**GIVEN INSTRUCTION**
Render the records below as a JSON list of strings with one string per line, skipping blank lines. Omit the pictures from your answer.

[Data entries]
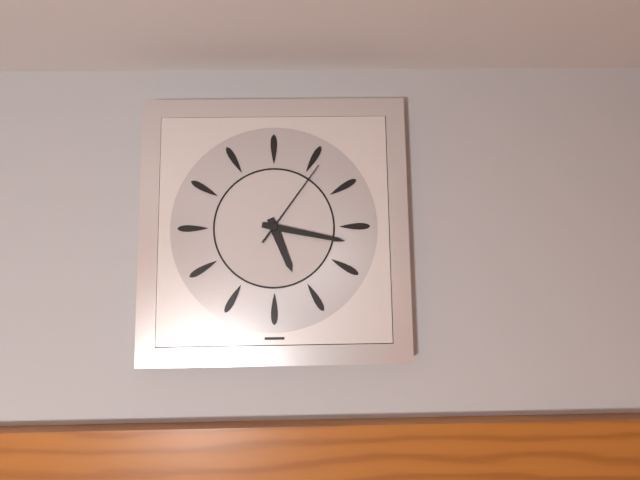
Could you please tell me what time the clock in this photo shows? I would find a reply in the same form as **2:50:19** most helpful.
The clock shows **5:17:06**
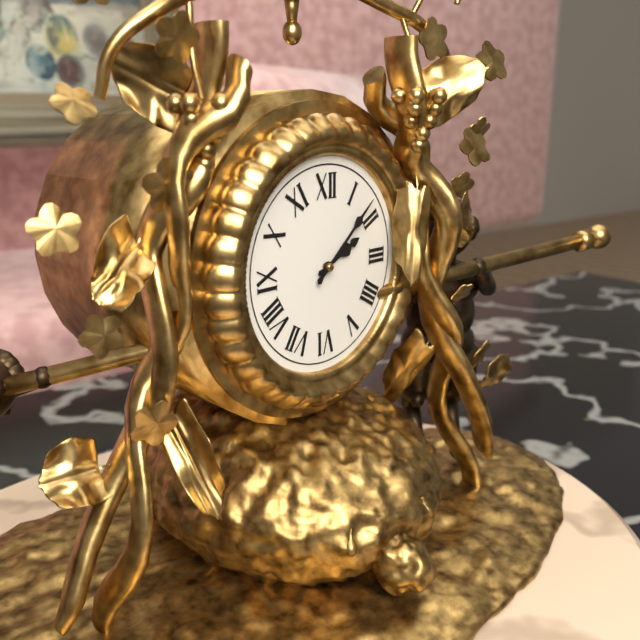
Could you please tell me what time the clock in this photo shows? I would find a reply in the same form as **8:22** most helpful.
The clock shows **2:08**
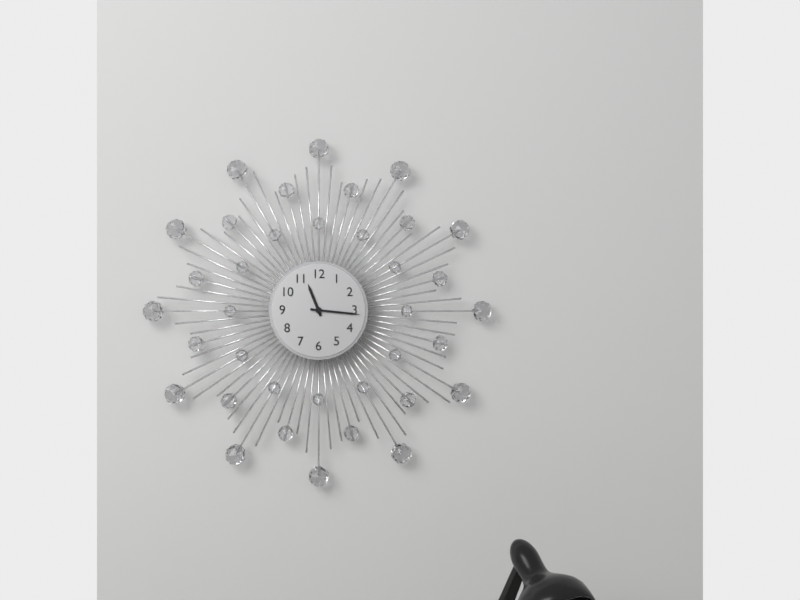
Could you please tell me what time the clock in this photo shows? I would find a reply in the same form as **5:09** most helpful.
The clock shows **11:16**
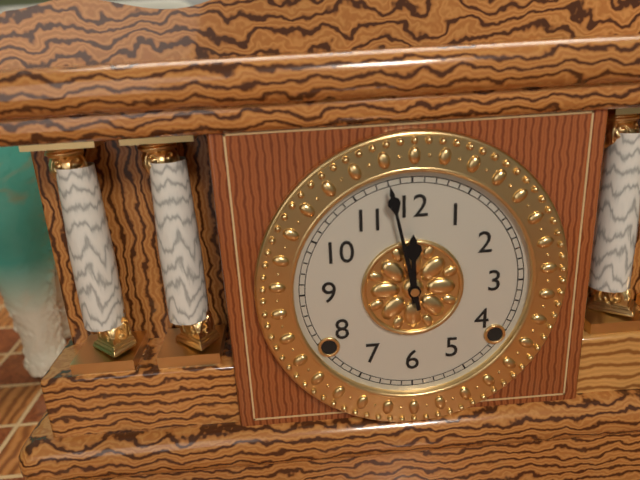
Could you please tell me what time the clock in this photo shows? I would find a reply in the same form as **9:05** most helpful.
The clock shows **11:58**
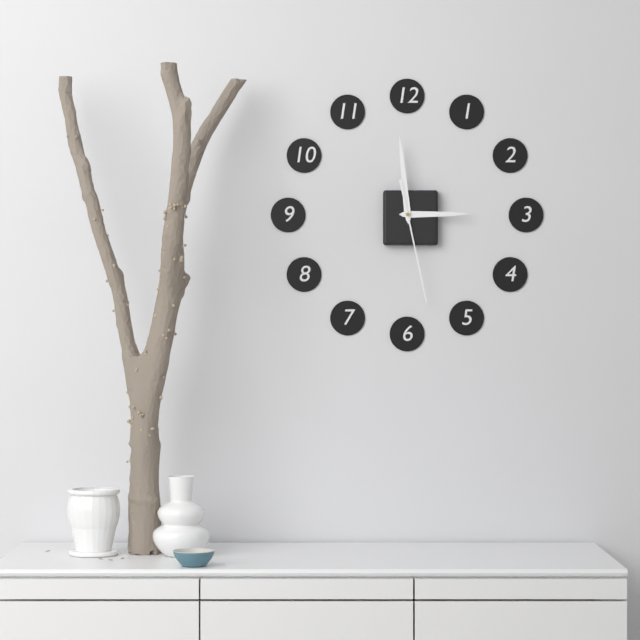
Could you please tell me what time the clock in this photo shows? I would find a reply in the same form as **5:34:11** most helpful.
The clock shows **2:59:28**
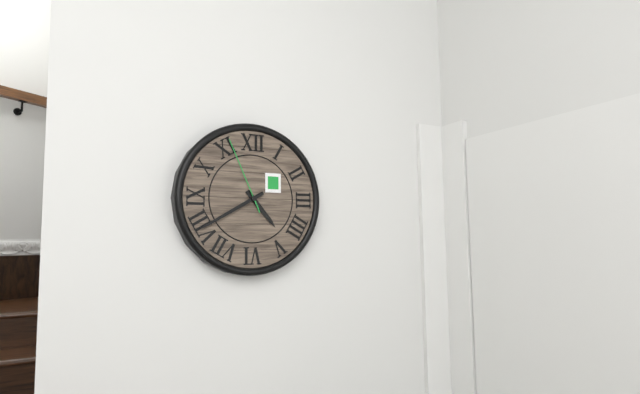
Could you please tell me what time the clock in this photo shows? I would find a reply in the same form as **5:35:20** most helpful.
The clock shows **4:40:56**
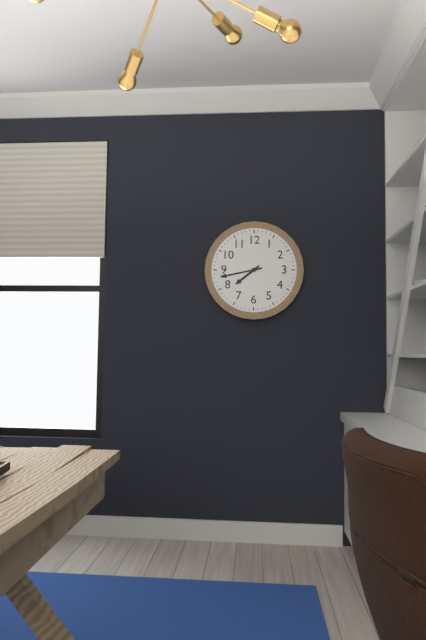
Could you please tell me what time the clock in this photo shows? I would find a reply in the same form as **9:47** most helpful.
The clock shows **7:43**
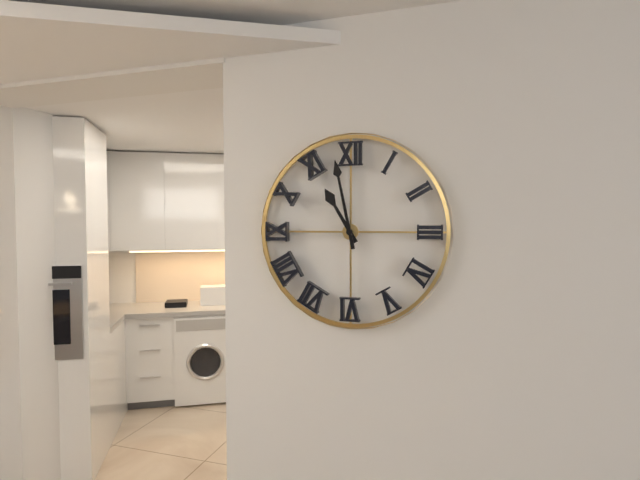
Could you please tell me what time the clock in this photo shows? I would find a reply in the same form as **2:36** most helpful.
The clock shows **10:58**
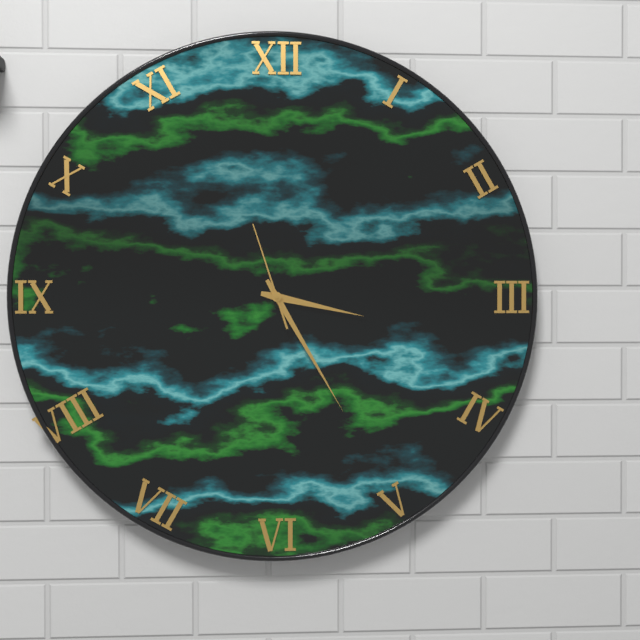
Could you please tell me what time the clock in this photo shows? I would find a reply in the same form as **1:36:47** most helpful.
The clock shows **3:25:57**
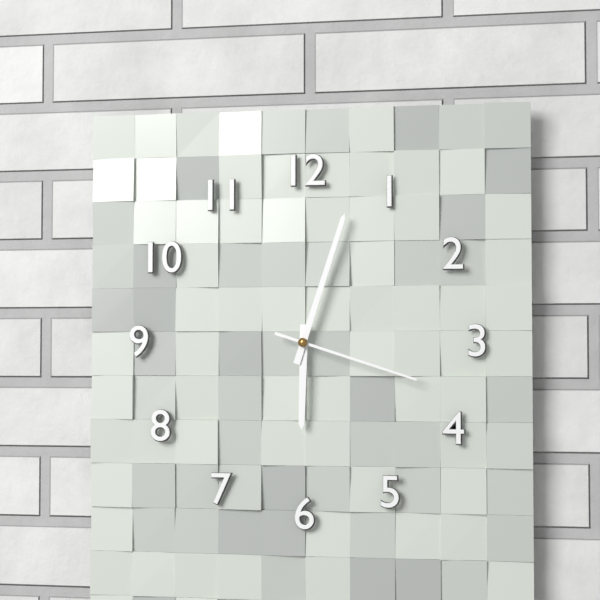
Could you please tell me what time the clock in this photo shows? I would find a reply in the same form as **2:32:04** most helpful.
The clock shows **6:03:18**
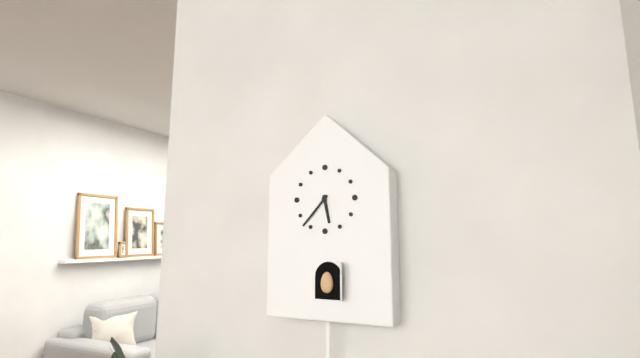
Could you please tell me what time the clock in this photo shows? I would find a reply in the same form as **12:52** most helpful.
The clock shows **5:37**
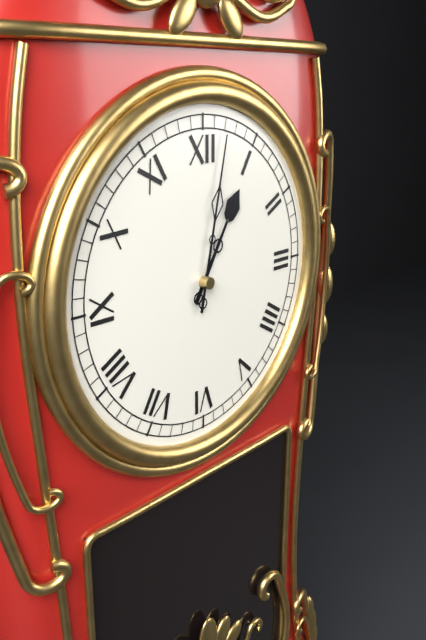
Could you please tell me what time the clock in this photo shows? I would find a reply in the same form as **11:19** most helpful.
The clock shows **1:02**
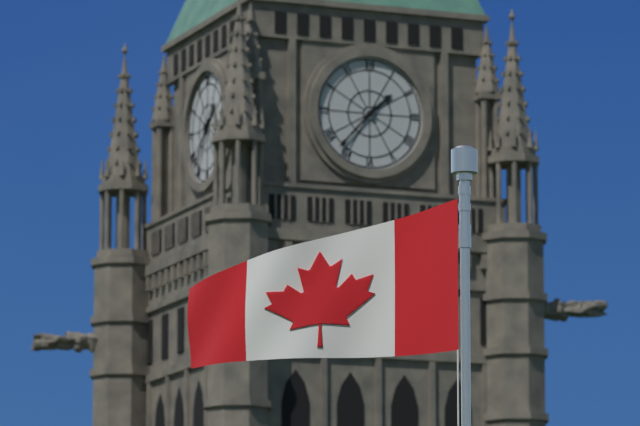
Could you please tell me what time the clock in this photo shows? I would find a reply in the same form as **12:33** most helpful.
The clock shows **1:37**
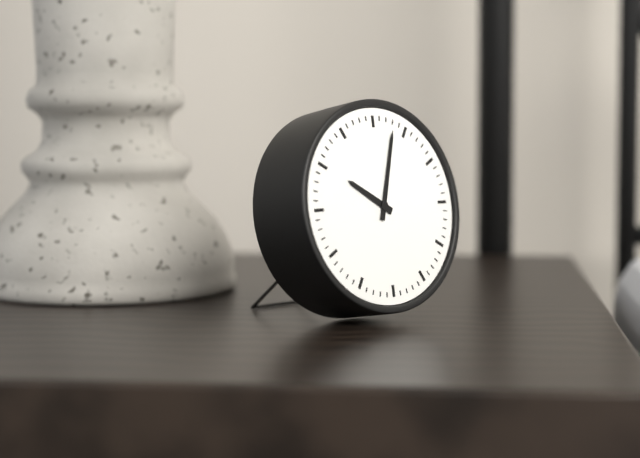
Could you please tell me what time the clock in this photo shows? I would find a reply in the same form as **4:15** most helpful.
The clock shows **10:03**
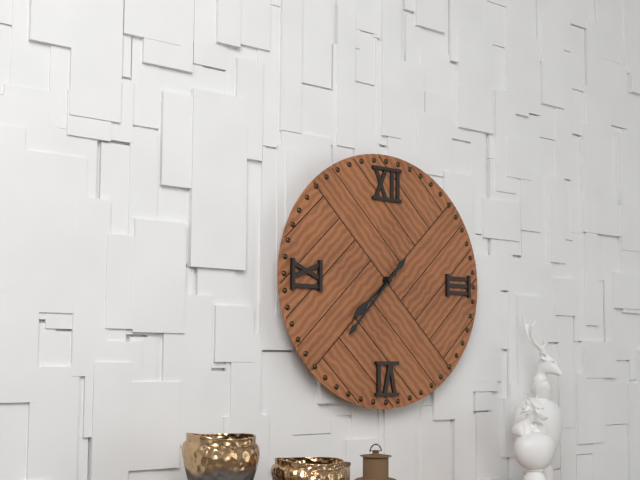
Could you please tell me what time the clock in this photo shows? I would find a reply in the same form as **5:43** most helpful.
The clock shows **7:37**
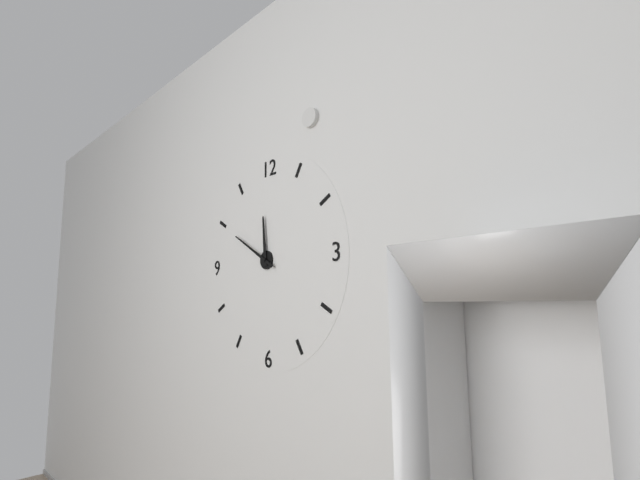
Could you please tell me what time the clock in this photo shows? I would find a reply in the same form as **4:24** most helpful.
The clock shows **11:50**
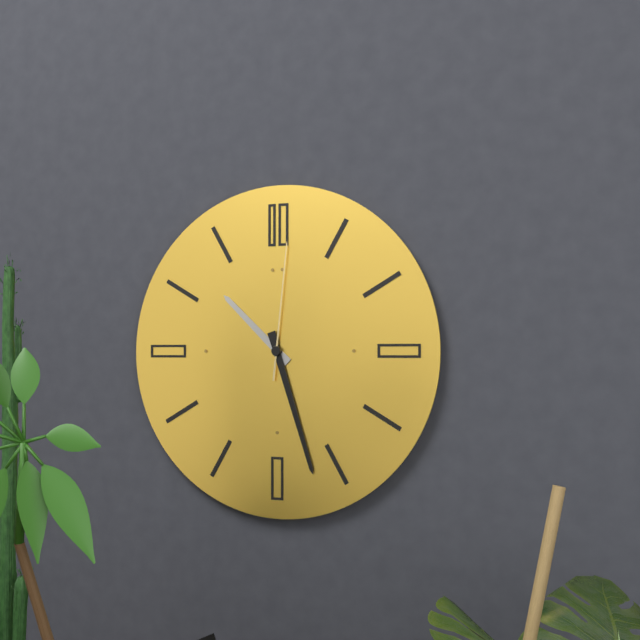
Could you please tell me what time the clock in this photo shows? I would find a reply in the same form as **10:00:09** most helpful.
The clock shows **10:27:01**
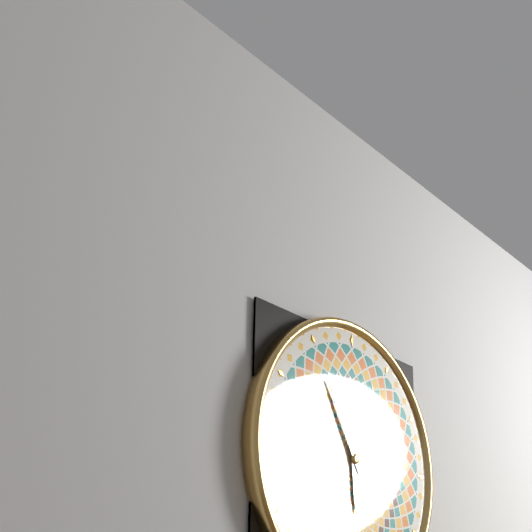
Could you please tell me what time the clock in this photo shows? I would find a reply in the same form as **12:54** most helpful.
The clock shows **5:55**
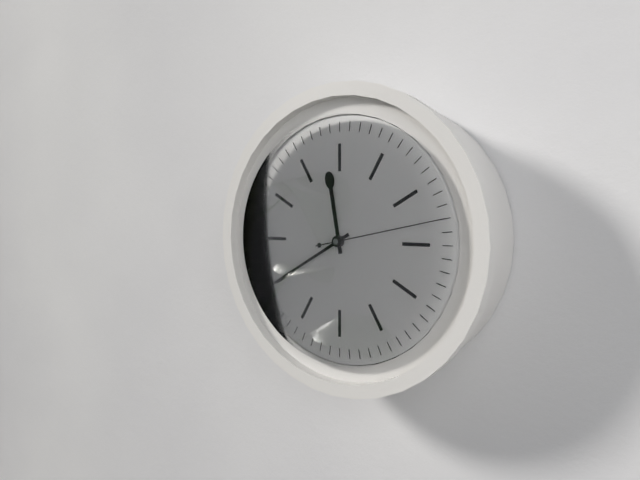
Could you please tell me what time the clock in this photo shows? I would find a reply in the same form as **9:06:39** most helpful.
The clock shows **11:40:13**
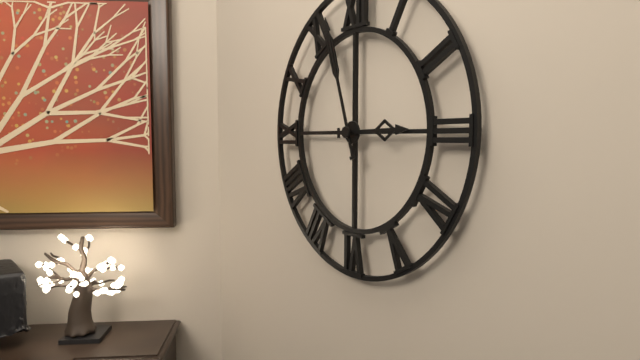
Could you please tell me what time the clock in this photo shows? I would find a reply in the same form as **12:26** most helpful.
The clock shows **2:57**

**FULL SOLUTION**
[
  "Could you please tell me what time the clock in this photo shows? I would find a reply in the same form as **2:50:19** most helpful.",
  "The clock shows **5:17:06**",
  "Could you please tell me what time the clock in this photo shows? I would find a reply in the same form as **8:22** most helpful.",
  "The clock shows **2:08**",
  "Could you please tell me what time the clock in this photo shows? I would find a reply in the same form as **5:09** most helpful.",
  "The clock shows **11:16**",
  "Could you please tell me what time the clock in this photo shows? I would find a reply in the same form as **9:05** most helpful.",
  "The clock shows **11:58**",
  "Could you please tell me what time the clock in this photo shows? I would find a reply in the same form as **5:34:11** most helpful.",
  "The clock shows **2:59:28**",
  "Could you please tell me what time the clock in this photo shows? I would find a reply in the same form as **5:35:20** most helpful.",
  "The clock shows **4:40:56**",
  "Could you please tell me what time the clock in this photo shows? I would find a reply in the same form as **9:47** most helpful.",
  "The clock shows **7:43**",
  "Could you please tell me what time the clock in this photo shows? I would find a reply in the same form as **2:36** most helpful.",
  "The clock shows **10:58**",
  "Could you please tell me what time the clock in this photo shows? I would find a reply in the same form as **1:36:47** most helpful.",
  "The clock shows **3:25:57**",
  "Could you please tell me what time the clock in this photo shows? I would find a reply in the same form as **2:32:04** most helpful.",
  "The clock shows **6:03:18**",
  "Could you please tell me what time the clock in this photo shows? I would find a reply in the same form as **12:52** most helpful.",
  "The clock shows **5:37**",
  "Could you please tell me what time the clock in this photo shows? I would find a reply in the same form as **11:19** most helpful.",
  "The clock shows **1:02**",
  "Could you please tell me what time the clock in this photo shows? I would find a reply in the same form as **12:33** most helpful.",
  "The clock shows **1:37**",
  "Could you please tell me what time the clock in this photo shows? I would find a reply in the same form as **4:15** most helpful.",
  "The clock shows **10:03**",
  "Could you please tell me what time the clock in this photo shows? I would find a reply in the same form as **5:43** most helpful.",
  "The clock shows **7:37**",
  "Could you please tell me what time the clock in this photo shows? I would find a reply in the same form as **4:24** most helpful.",
  "The clock shows **11:50**",
  "Could you please tell me what time the clock in this photo shows? I would find a reply in the same form as **10:00:09** most helpful.",
  "The clock shows **10:27:01**",
  "Could you please tell me what time the clock in this photo shows? I would find a reply in the same form as **12:54** most helpful.",
  "The clock shows **5:55**",
  "Could you please tell me what time the clock in this photo shows? I would find a reply in the same form as **9:06:39** most helpful.",
  "The clock shows **11:40:13**",
  "Could you please tell me what time the clock in this photo shows? I would find a reply in the same form as **12:26** most helpful.",
  "The clock shows **2:57**"
]